# [Listed entries]
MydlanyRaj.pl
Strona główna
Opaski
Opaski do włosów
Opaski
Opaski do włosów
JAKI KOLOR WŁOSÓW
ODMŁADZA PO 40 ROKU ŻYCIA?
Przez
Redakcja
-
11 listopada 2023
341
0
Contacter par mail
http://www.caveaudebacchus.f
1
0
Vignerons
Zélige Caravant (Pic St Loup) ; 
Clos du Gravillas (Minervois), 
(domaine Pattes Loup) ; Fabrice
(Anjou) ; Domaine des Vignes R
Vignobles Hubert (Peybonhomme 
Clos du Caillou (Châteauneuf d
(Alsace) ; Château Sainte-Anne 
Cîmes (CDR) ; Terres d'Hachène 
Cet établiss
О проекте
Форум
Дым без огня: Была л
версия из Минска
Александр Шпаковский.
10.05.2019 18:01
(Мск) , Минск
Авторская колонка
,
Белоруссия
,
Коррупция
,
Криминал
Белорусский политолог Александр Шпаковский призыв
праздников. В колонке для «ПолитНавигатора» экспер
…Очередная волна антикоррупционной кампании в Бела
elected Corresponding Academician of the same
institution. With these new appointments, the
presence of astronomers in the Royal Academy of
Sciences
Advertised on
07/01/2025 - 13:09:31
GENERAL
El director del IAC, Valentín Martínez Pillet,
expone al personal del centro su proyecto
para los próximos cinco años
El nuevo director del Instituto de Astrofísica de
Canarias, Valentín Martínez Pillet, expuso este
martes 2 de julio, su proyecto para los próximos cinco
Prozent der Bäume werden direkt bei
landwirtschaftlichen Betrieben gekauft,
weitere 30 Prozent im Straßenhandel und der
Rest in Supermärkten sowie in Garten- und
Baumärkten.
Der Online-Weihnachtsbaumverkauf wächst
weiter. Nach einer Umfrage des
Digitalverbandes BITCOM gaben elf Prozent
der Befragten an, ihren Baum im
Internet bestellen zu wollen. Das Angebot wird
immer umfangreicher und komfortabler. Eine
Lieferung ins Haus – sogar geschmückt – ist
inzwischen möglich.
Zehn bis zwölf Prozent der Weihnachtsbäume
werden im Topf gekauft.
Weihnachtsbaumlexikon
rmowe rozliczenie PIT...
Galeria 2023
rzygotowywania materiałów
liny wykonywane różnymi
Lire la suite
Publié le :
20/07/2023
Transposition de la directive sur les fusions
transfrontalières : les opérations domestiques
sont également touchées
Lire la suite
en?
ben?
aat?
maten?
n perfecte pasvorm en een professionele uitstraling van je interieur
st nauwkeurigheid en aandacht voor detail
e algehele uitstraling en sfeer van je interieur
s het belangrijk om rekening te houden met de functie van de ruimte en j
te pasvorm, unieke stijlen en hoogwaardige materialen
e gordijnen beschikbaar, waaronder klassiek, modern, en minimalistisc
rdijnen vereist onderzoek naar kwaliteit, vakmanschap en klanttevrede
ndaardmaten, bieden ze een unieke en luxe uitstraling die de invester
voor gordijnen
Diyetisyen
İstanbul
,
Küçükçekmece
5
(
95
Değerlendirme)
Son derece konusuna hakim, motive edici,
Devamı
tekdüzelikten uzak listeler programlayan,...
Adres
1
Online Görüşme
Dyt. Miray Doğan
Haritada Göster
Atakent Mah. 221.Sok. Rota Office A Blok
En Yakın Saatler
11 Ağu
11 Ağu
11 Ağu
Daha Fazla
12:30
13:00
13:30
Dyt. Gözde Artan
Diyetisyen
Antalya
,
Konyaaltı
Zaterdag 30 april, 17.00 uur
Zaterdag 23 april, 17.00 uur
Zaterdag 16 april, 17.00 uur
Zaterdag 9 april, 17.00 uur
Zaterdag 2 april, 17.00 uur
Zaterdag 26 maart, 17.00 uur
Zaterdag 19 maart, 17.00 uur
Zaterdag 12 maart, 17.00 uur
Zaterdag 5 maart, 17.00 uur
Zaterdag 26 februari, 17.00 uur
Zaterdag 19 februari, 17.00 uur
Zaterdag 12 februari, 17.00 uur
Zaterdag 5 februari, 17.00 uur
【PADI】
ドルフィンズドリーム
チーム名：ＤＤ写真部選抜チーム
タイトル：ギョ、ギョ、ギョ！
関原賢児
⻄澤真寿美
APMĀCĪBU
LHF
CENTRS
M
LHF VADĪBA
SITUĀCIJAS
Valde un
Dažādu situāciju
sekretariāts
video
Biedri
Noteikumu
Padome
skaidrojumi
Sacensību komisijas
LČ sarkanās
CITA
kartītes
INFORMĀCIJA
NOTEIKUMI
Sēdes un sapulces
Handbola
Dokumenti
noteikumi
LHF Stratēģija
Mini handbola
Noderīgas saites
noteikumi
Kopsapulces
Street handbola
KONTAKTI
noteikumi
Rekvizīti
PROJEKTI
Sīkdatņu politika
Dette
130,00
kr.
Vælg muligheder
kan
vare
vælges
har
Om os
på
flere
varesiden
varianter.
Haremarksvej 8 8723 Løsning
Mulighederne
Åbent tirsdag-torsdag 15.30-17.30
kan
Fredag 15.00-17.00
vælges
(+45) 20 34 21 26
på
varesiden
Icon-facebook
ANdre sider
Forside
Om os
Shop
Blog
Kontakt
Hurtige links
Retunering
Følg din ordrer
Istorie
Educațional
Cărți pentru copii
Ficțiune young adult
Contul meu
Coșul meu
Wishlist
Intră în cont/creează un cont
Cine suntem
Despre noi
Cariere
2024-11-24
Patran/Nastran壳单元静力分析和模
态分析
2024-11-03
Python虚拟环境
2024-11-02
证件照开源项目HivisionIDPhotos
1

# [Your goal]
Give back all the records above exactly as they were written.

# [Solution to this problem]
MydlanyRaj.pl
Strona główna
Opaski
Opaski do włosów
Opaski
Opaski do włosów
JAKI KOLOR WŁOSÓW
ODMŁADZA PO 40 ROKU ŻYCIA?
Przez
Redakcja
-
11 listopada 2023
341
0
Contacter par mail
http://www.caveaudebacchus.f
1
0
Vignerons
Zélige Caravant (Pic St Loup) ; 
Clos du Gravillas (Minervois), 
(domaine Pattes Loup) ; Fabrice
(Anjou) ; Domaine des Vignes R
Vignobles Hubert (Peybonhomme 
Clos du Caillou (Châteauneuf d
(Alsace) ; Château Sainte-Anne 
Cîmes (CDR) ; Terres d'Hachène 
Cet établiss
О проекте
Форум
Дым без огня: Была л
версия из Минска
Александр Шпаковский.
10.05.2019 18:01
(Мск) , Минск
Авторская колонка
,
Белоруссия
,
Коррупция
,
Криминал
Белорусский политолог Александр Шпаковский призыв
праздников. В колонке для «ПолитНавигатора» экспер
…Очередная волна антикоррупционной кампании в Бела
elected Corresponding Academician of the same
institution. With these new appointments, the
presence of astronomers in the Royal Academy of
Sciences
Advertised on
07/01/2025 - 13:09:31
GENERAL
El director del IAC, Valentín Martínez Pillet,
expone al personal del centro su proyecto
para los próximos cinco años
El nuevo director del Instituto de Astrofísica de
Canarias, Valentín Martínez Pillet, expuso este
martes 2 de julio, su proyecto para los próximos cinco
Prozent der Bäume werden direkt bei
landwirtschaftlichen Betrieben gekauft,
weitere 30 Prozent im Straßenhandel und der
Rest in Supermärkten sowie in Garten- und
Baumärkten.
Der Online-Weihnachtsbaumverkauf wächst
weiter. Nach einer Umfrage des
Digitalverbandes BITCOM gaben elf Prozent
der Befragten an, ihren Baum im
Internet bestellen zu wollen. Das Angebot wird
immer umfangreicher und komfortabler. Eine
Lieferung ins Haus – sogar geschmückt – ist
inzwischen möglich.
Zehn bis zwölf Prozent der Weihnachtsbäume
werden im Topf gekauft.
Weihnachtsbaumlexikon
rmowe rozliczenie PIT...
Galeria 2023
rzygotowywania materiałów
liny wykonywane różnymi
Lire la suite
Publié le :
20/07/2023
Transposition de la directive sur les fusions
transfrontalières : les opérations domestiques
sont également touchées
Lire la suite
en?
ben?
aat?
maten?
n perfecte pasvorm en een professionele uitstraling van je interieur
st nauwkeurigheid en aandacht voor detail
e algehele uitstraling en sfeer van je interieur
s het belangrijk om rekening te houden met de functie van de ruimte en j
te pasvorm, unieke stijlen en hoogwaardige materialen
e gordijnen beschikbaar, waaronder klassiek, modern, en minimalistisc
rdijnen vereist onderzoek naar kwaliteit, vakmanschap en klanttevrede
ndaardmaten, bieden ze een unieke en luxe uitstraling die de invester
voor gordijnen
Diyetisyen
İstanbul
,
Küçükçekmece
5
(
95
Değerlendirme)
Son derece konusuna hakim, motive edici,
Devamı
tekdüzelikten uzak listeler programlayan,...
Adres
1
Online Görüşme
Dyt. Miray Doğan
Haritada Göster
Atakent Mah. 221.Sok. Rota Office A Blok
En Yakın Saatler
11 Ağu
11 Ağu
11 Ağu
Daha Fazla
12:30
13:00
13:30
Dyt. Gözde Artan
Diyetisyen
Antalya
,
Konyaaltı
Zaterdag 30 april, 17.00 uur
Zaterdag 23 april, 17.00 uur
Zaterdag 16 april, 17.00 uur
Zaterdag 9 april, 17.00 uur
Zaterdag 2 april, 17.00 uur
Zaterdag 26 maart, 17.00 uur
Zaterdag 19 maart, 17.00 uur
Zaterdag 12 maart, 17.00 uur
Zaterdag 5 maart, 17.00 uur
Zaterdag 26 februari, 17.00 uur
Zaterdag 19 februari, 17.00 uur
Zaterdag 12 februari, 17.00 uur
Zaterdag 5 februari, 17.00 uur
【PADI】
ドルフィンズドリーム
チーム名：ＤＤ写真部選抜チーム
タイトル：ギョ、ギョ、ギョ！
関原賢児
⻄澤真寿美
APMĀCĪBU
LHF
CENTRS
M
LHF VADĪBA
SITUĀCIJAS
Valde un
Dažādu situāciju
sekretariāts
video
Biedri
Noteikumu
Padome
skaidrojumi
Sacensību komisijas
LČ sarkanās
CITA
kartītes
INFORMĀCIJA
NOTEIKUMI
Sēdes un sapulces
Handbola
Dokumenti
noteikumi
LHF Stratēģija
Mini handbola
Noderīgas saites
noteikumi
Kopsapulces
Street handbola
KONTAKTI
noteikumi
Rekvizīti
PROJEKTI
Sīkdatņu politika
Dette
130,00
kr.
Vælg muligheder
kan
vare
vælges
har
Om os
på
flere
varesiden
varianter.
Haremarksvej 8 8723 Løsning
Mulighederne
Åbent tirsdag-torsdag 15.30-17.30
kan
Fredag 15.00-17.00
vælges
(+45) 20 34 21 26
på
varesiden
Icon-facebook
ANdre sider
Forside
Om os
Shop
Blog
Kontakt
Hurtige links
Retunering
Følg din ordrer
Istorie
Educațional
Cărți pentru copii
Ficțiune young adult
Contul meu
Coșul meu
Wishlist
Intră în cont/creează un cont
Cine suntem
Despre noi
Cariere
2024-11-24
Patran/Nastran壳单元静力分析和模
态分析
2024-11-03
Python虚拟环境
2024-11-02
证件照开源项目HivisionIDPhotos
1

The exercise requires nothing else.